- Exercise prompt: The listing below is to be duplicated exactly, with every picture omitted.

- Supplied material:

◇ ◇ ◇ ◇

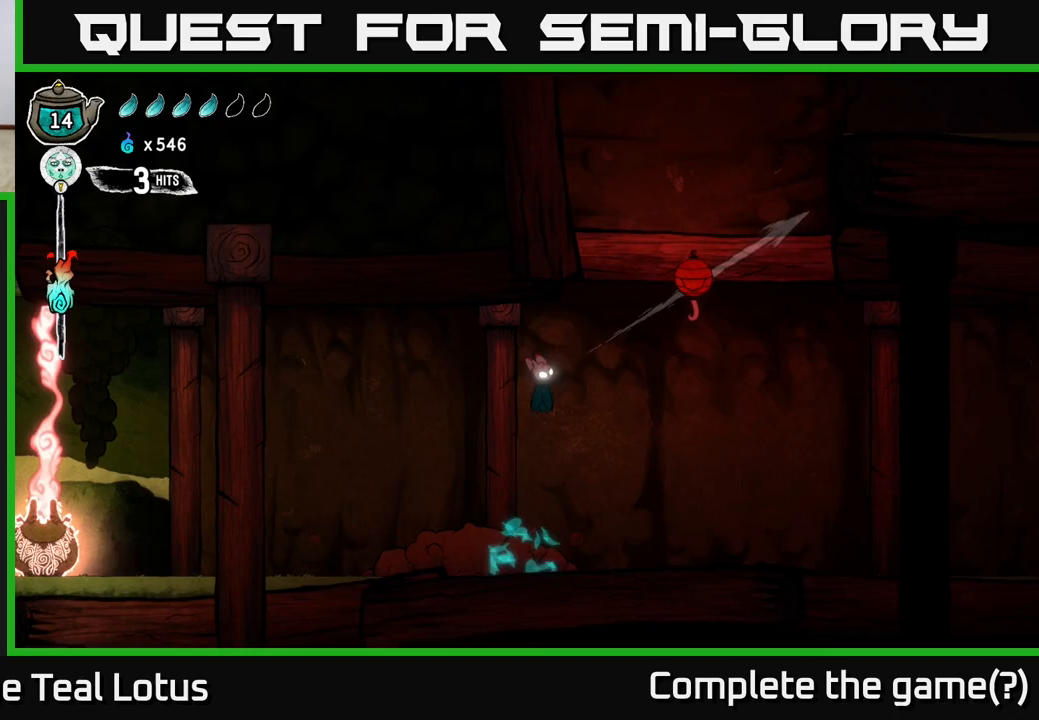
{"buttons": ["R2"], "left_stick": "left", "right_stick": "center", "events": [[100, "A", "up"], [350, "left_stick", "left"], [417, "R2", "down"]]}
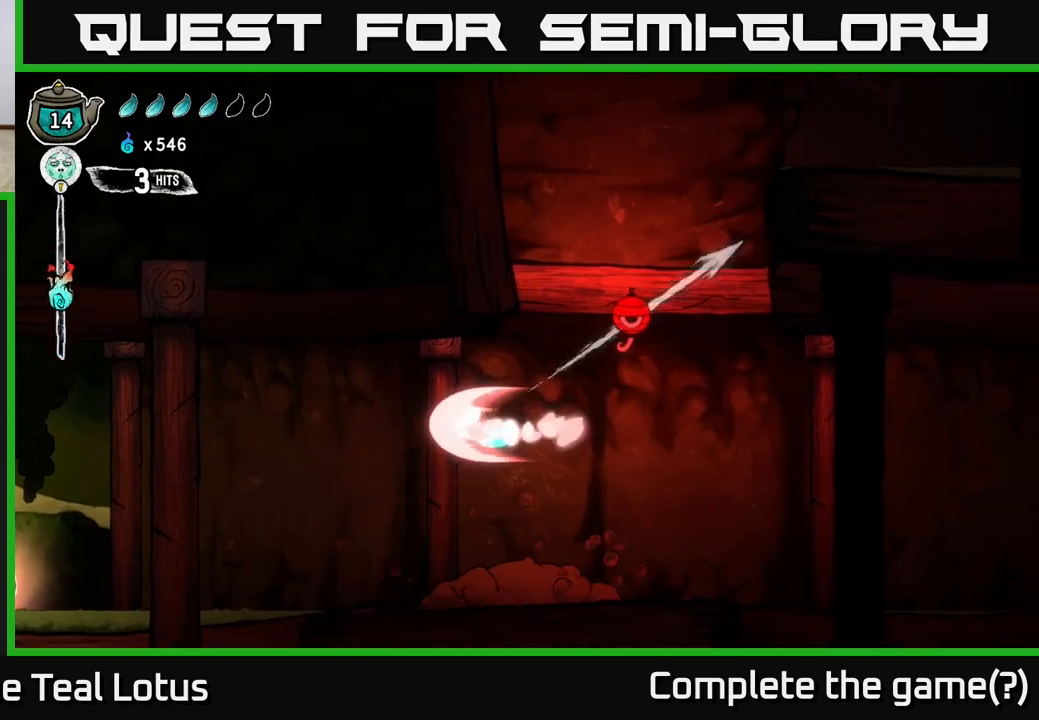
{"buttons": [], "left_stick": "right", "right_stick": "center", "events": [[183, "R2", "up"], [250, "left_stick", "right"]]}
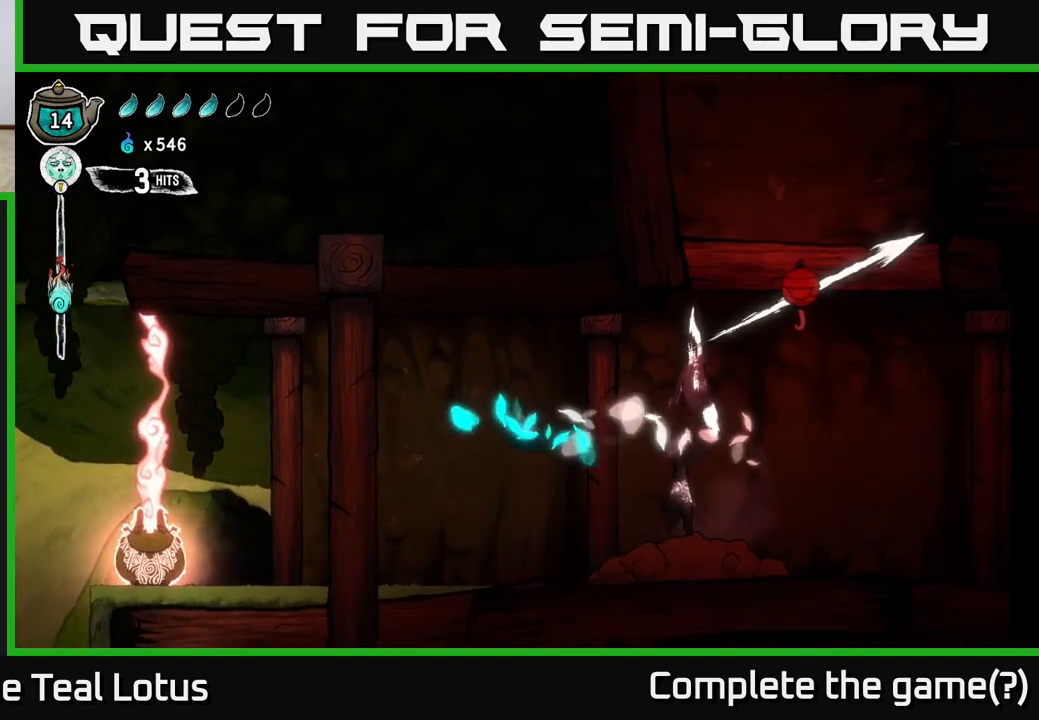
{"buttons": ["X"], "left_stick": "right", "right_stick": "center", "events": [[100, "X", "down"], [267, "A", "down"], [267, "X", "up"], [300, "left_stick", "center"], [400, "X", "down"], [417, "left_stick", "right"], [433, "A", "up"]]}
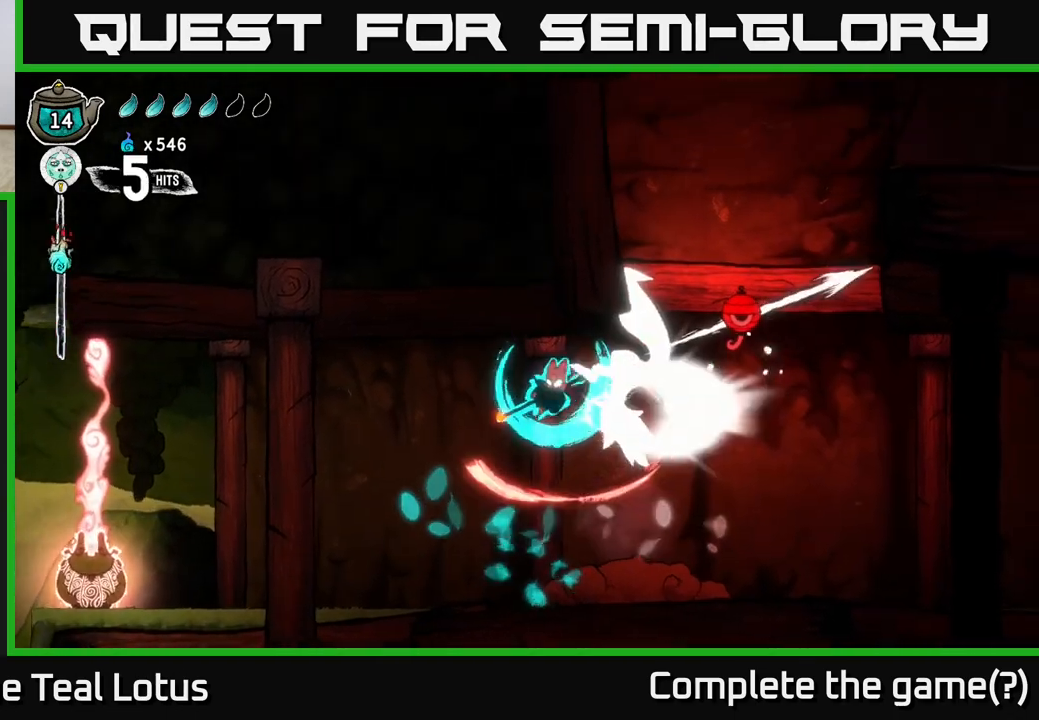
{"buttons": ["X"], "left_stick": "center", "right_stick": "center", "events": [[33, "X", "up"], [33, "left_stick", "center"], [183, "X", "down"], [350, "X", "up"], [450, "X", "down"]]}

◇ ◇ ◇ ◇

- Answer below:
{"buttons": ["R2"], "left_stick": "left", "right_stick": "center", "events": [[100, "A", "up"], [350, "left_stick", "left"], [417, "R2", "down"]]}
{"buttons": [], "left_stick": "right", "right_stick": "center", "events": [[183, "R2", "up"], [250, "left_stick", "right"]]}
{"buttons": ["X"], "left_stick": "right", "right_stick": "center", "events": [[100, "X", "down"], [267, "A", "down"], [267, "X", "up"], [300, "left_stick", "center"], [400, "X", "down"], [417, "left_stick", "right"], [433, "A", "up"]]}
{"buttons": ["X"], "left_stick": "center", "right_stick": "center", "events": [[33, "X", "up"], [33, "left_stick", "center"], [183, "X", "down"], [350, "X", "up"], [450, "X", "down"]]}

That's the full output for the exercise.